“Class action counsel serve a valuable role in our legal system and deserve to be paid. But not twice.” Gelis v. BMW of N. Am., LLC, No. 24-2721, 2026 WL 1691583, at *1 (3d Cir. June 11, 2026) (“Gelis II“). With that admonition, the Third Circuit for the second time vacated a $3.7 million fee award to class counsel in a consumer class action alleging that BMW sold vehicles with defective timing chains. See also Gelis v. BMW of N. Am., LLC (“Gelis I“), 49 F.4th 371, 376–77, 380 (3d Cir. 2022) (“Gelis I“) (first rejection of the $3.7 million award).
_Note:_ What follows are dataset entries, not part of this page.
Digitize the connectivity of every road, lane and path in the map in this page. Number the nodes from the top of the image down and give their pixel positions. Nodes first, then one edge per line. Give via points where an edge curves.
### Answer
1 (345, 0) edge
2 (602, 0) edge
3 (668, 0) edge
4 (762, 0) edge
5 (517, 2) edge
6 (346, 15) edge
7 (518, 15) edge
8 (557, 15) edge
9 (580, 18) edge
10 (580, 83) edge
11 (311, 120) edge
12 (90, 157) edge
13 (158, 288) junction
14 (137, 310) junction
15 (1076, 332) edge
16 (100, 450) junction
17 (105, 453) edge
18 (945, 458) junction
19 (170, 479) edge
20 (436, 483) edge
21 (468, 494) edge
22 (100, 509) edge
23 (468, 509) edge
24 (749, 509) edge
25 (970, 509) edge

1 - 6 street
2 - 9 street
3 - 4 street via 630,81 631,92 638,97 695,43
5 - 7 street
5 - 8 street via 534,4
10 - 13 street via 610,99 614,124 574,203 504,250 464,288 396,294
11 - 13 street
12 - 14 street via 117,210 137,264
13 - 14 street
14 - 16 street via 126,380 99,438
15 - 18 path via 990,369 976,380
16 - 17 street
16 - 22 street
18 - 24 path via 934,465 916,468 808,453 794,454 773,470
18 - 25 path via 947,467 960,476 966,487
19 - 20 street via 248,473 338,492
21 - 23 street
In September 2017, plaintiffs filed a putative class action on behalf of a nationwide class and twelve state-specific subclasses. After partial dismissal and four months of discovery, the parties settled the merits after a one-day mediation but could not agree on an amount for attorneys’ fees, though class counsel agreed to cap their request at $3.7 million and defendant agreed not to oppose a fee award up to $1.5 million. The district court approved a $1.9 million lodestar calculation and applied a 1.94 multiplier to reach an award of $3.7 million. The Third Circuit vacated that award in Gelis I because class counsel’s vague, single-page billing summaries made it impossible to assess whether the hours were reasonable. On remand, class counsel supplemented the record but again requested $3.7 million; the district court obliged with a new $2.1 million lodestar calculation and a reduced 1.75 multiplier that—as the Third Circuit observed, “[p]erhaps not coincidentally”—once again produced a fee award of exactly $3.7 million.
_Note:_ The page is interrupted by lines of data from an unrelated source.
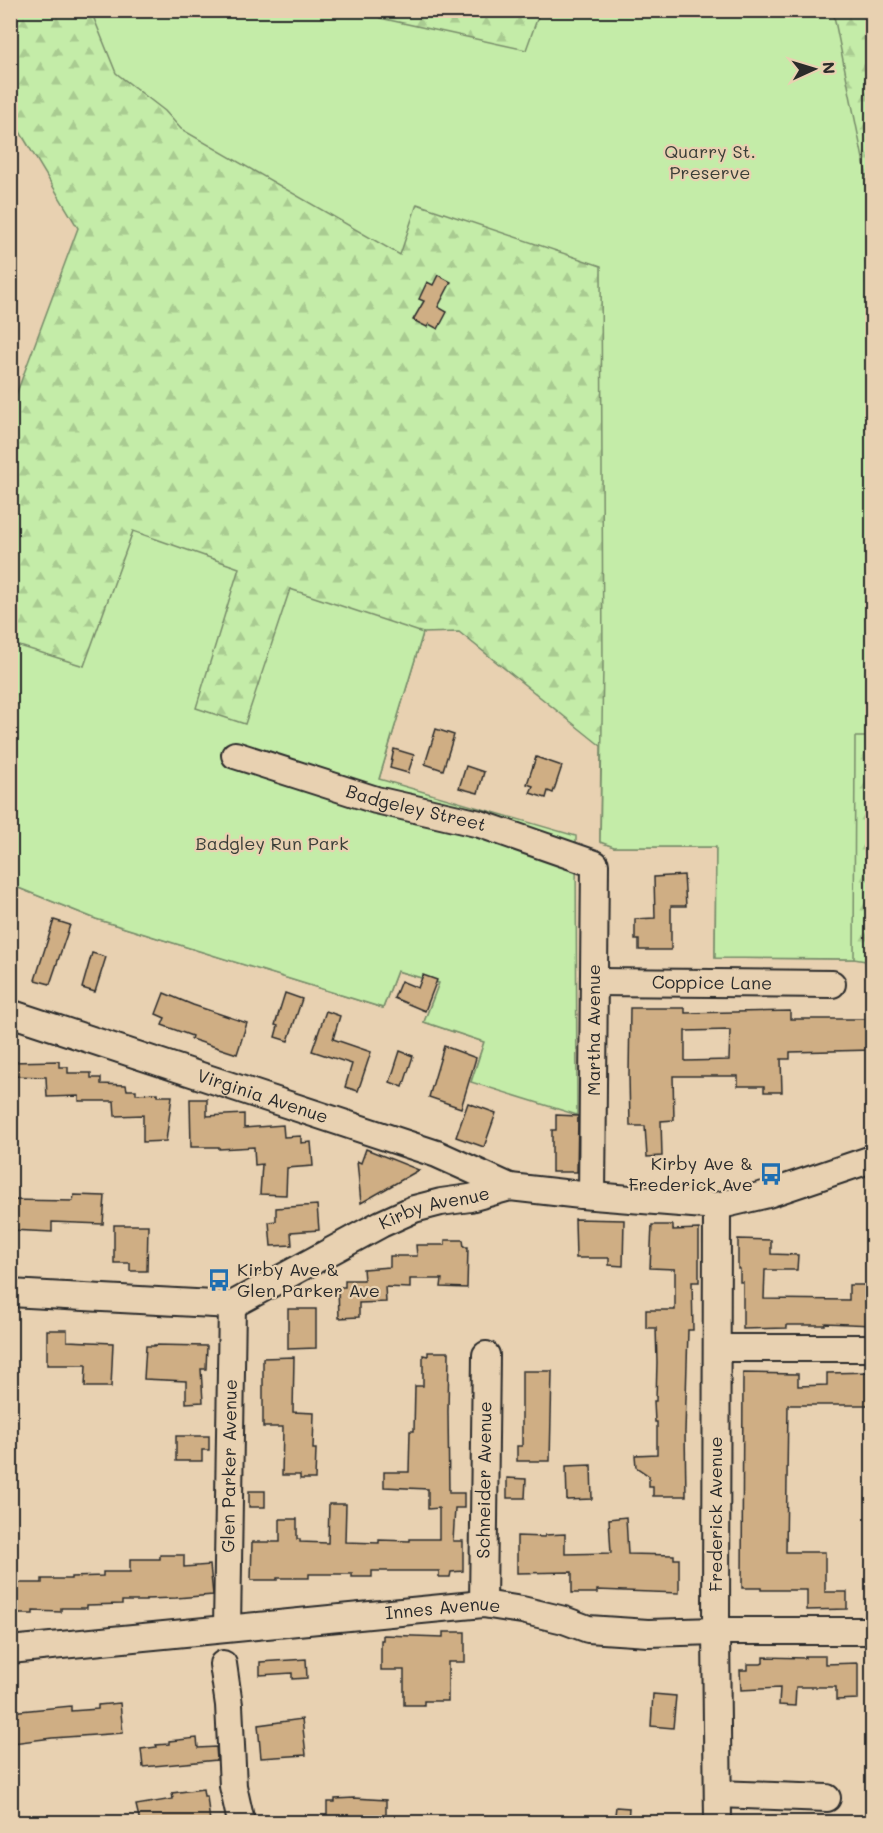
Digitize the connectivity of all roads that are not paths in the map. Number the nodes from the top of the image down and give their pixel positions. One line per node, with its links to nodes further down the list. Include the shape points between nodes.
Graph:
1 (235, 755): 2 (street, Badgeley Street, via 376,800 480,824)
2 (595, 864): 3 (street, Martha Avenue)
3 (594, 982): 4 (street, Coppice Lane); 8 (street, Martha Avenue)
4 (832, 984)
5 (10, 1013): 7 (street, Virginia Avenue, via 437,1154)
6 (873, 1159): 9 (street, Kirby Avenue, via 768,1194)
7 (510, 1187): 8 (street, Kirby Avenue); 11 (street, Kirby Avenue, via 414,1209)
8 (592, 1195): 9 (street, Kirby Avenue)
9 (717, 1206): 12 (street, Frederick Avenue)
10 (10, 1293): 11 (street)
11 (232, 1305): 16 (street, Glen Parker Avenue)
12 (717, 1348): 13 (street); 17 (street, Frederick Avenue)
13 (873, 1348)
14 (486, 1355): 15 (street, Schneider Avenue)
15 (483, 1604): 16 (street, Innes Avenue); 17 (street, Innes Avenue, via 522,1610 588,1629 648,1633)
16 (227, 1628): 19 (street, Innes Avenue)
17 (716, 1630): 18 (street, Innes Avenue); 21 (street, Frederick Avenue)
18 (873, 1631)
19 (10, 1650)
20 (223, 1664): 23 (street, via 233,1786)
21 (718, 1794): 22 (street); 24 (street, Frederick Avenue)
22 (827, 1798)
23 (241, 1822)
24 (718, 1822)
The central legal question in the latest appeal was whether the limits the Supreme Court placed on fee enhancements in Perdue v. Kenny A. ex rel. Winn, 559 U.S. 542 (2010) apply equally to statutory fee-shifting cases and contractual fee-shifting cases such as this one. In Perdue, the Supreme Court held that the baseline lodestar already accounts for most fee-setting factors—e.g., case difficulty, risk, and attorney quality—so enhancing it for those same factors amounts to paying lawyers twice. The Third Circuit held that these limits apply in contractual fee-shifting cases and, applying this reasoning, found that the district court improperly enhanced the lodestar based on “risk of nonpayment,” the “complex and technical” nature of the litigation, and counsel’s skill—factors that Perdue deems either subsumed in the baseline lodestar or available only in “rare” and “exceptional” circumstances. The district court also “double-counted” complexity by using it both to approve unusually high hours and to justify the multiplier. Further, the Third Circuit determined that over 80% of the 2,877 claimed hours were billed at a partner’s higher hourly rate—a “startling” proportion—and found that specific entries were inflated. Accordingly, the Third Circuit vacated the fee award and remanded for further proceedings consistent with its ruling.
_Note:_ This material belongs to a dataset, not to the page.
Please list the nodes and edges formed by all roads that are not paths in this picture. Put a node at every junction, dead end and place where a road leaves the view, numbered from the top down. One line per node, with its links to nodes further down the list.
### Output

Gelis II is significant because, by further constraining courts’ ability to enhance the lodestar calculation by accounting for various case-specific complexities, it arguably complicates class counsel’s decision-making about which cases to bring and where. The decision also underscores the importance of defensible staffing allocations in fee petitions, as courts will closely scrutinize whether partner-heavy billing is justified by the demands of the case.